■ Extracted records ■
* BEGIN *

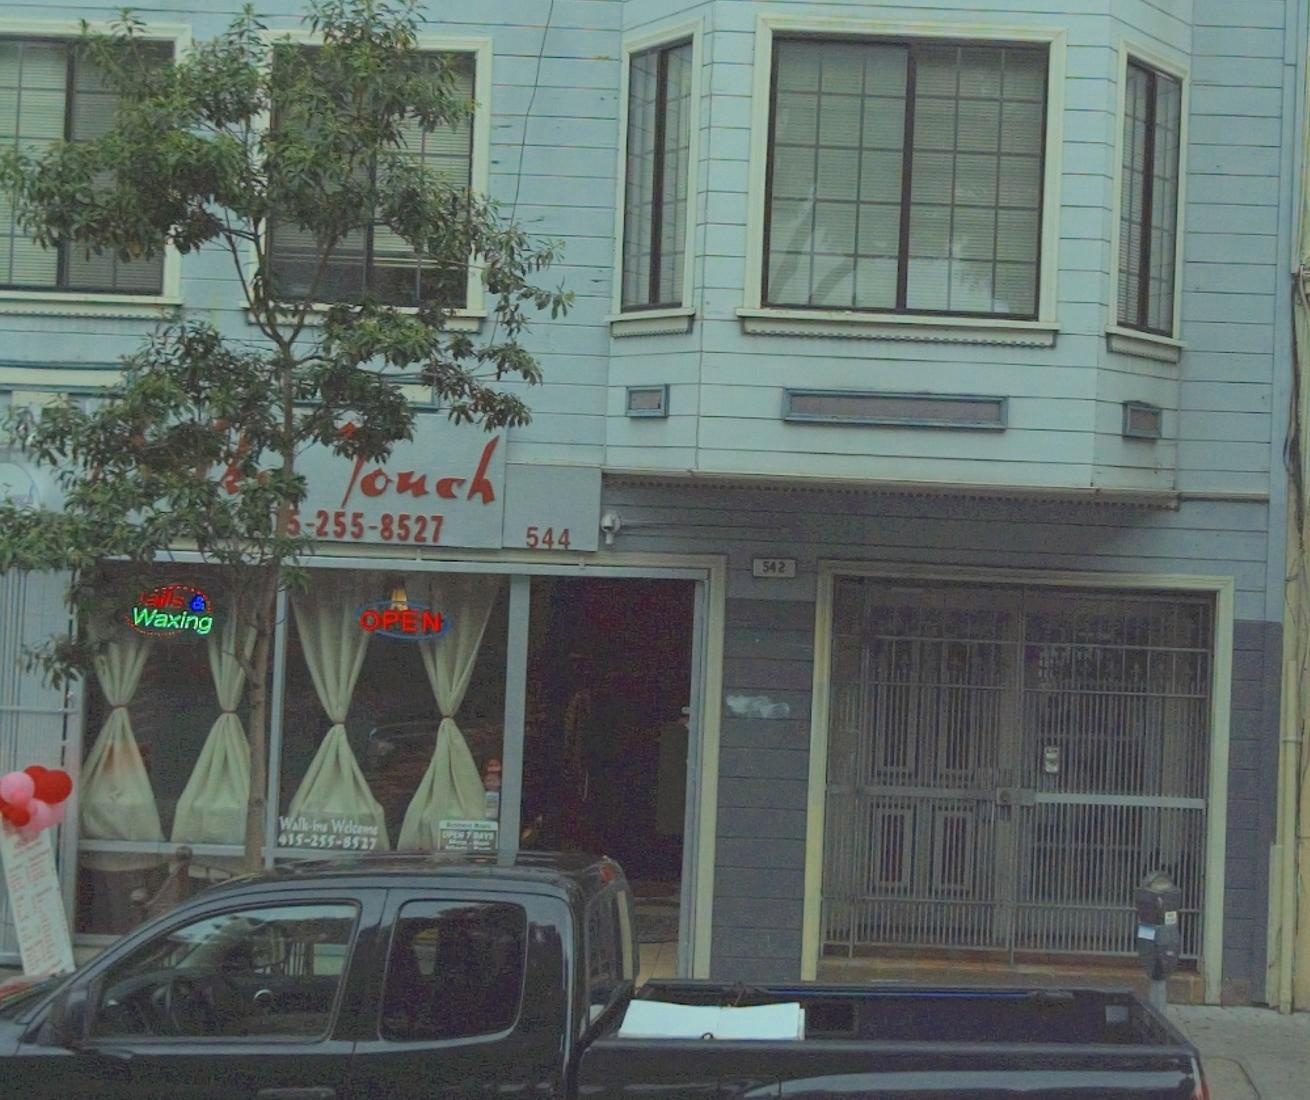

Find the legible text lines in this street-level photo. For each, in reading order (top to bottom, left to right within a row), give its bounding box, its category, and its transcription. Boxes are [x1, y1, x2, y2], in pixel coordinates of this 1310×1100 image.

[356, 429, 506, 511] BusinessName: ouch
[281, 504, 448, 547] None: 5-255-8527
[524, 523, 573, 553] StreetNumber: 544
[761, 559, 787, 575] StreetNumber: 542
[142, 585, 188, 611] None: ails
[129, 602, 217, 638] None: Waxing
[357, 606, 444, 636] None: OPEN
[274, 812, 382, 838] None: Walk-Ins Welcome
[275, 829, 381, 853] None: 415-255-8527
[438, 828, 497, 842] None: OPEN 7 DAYS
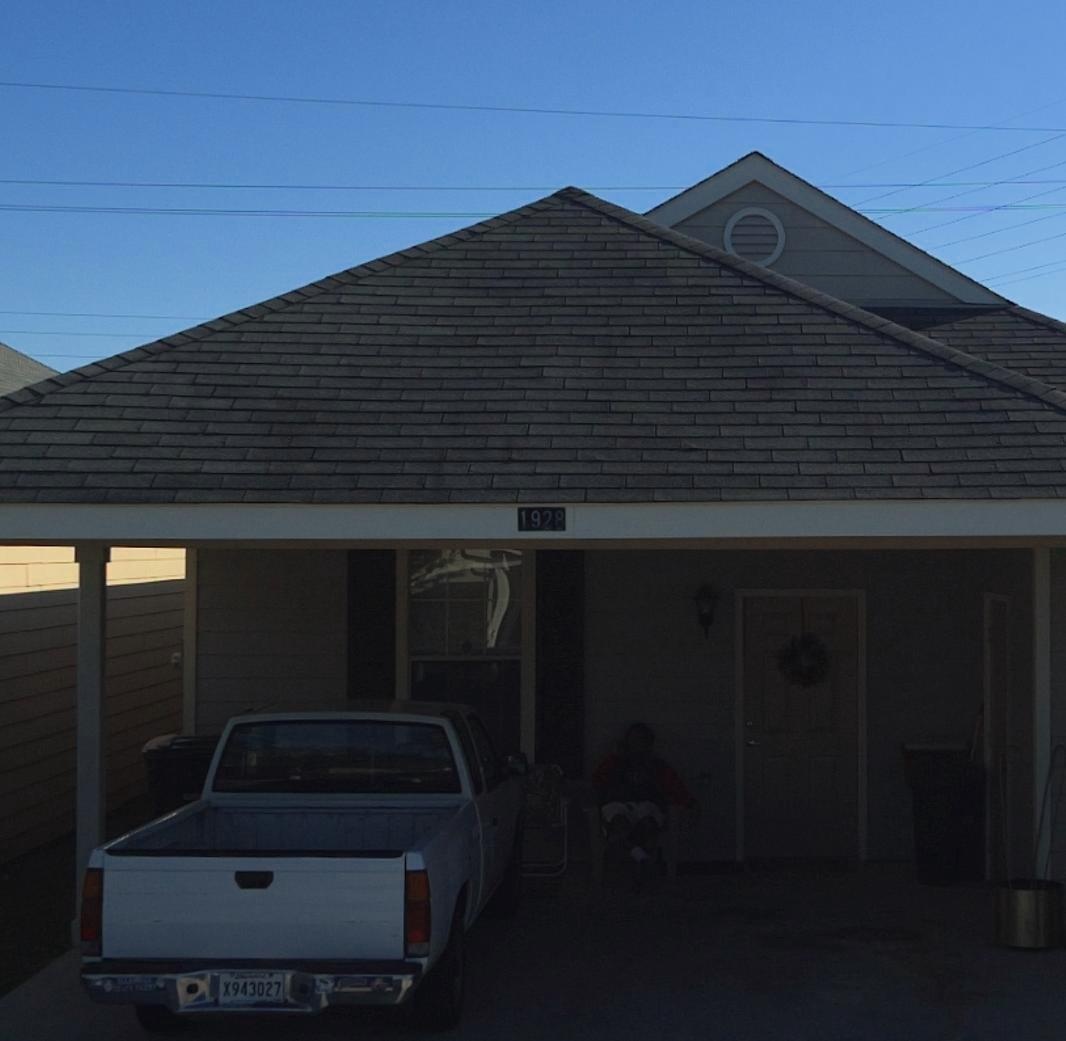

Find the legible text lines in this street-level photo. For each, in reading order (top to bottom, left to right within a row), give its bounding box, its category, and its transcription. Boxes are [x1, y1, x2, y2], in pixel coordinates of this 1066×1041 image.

[519, 508, 565, 530] StreetNumber: 1928
[221, 979, 285, 998] None: X943027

* END *

■ Exercise prompt ■
Please rewrite all the records above, replacing "street-level" with "storefront" and changing nothing else. Omit the pictures from your answer.

■ Exercise answer ■
Find the legible text lines in this storefront photo. For each, in reading order (top to bottom, left to right within a row), give its bounding box, its category, and its transcription. Boxes are [x1, y1, x2, y2], in pixel coordinates of this 1310×1100 image.

[356, 429, 506, 511] BusinessName: ouch
[281, 504, 448, 547] None: 5-255-8527
[524, 523, 573, 553] StreetNumber: 544
[761, 559, 787, 575] StreetNumber: 542
[142, 585, 188, 611] None: ails
[129, 602, 217, 638] None: Waxing
[357, 606, 444, 636] None: OPEN
[274, 812, 382, 838] None: Walk-Ins Welcome
[275, 829, 381, 853] None: 415-255-8527
[438, 828, 497, 842] None: OPEN 7 DAYS

Find the legible text lines in this storefront photo. For each, in reading order (top to bottom, left to right within a row), give its bounding box, its category, and its transcription. Boxes are [x1, y1, x2, y2], in pixel coordinates of this 1066×1041 image.

[519, 508, 565, 530] StreetNumber: 1928
[221, 979, 285, 998] None: X943027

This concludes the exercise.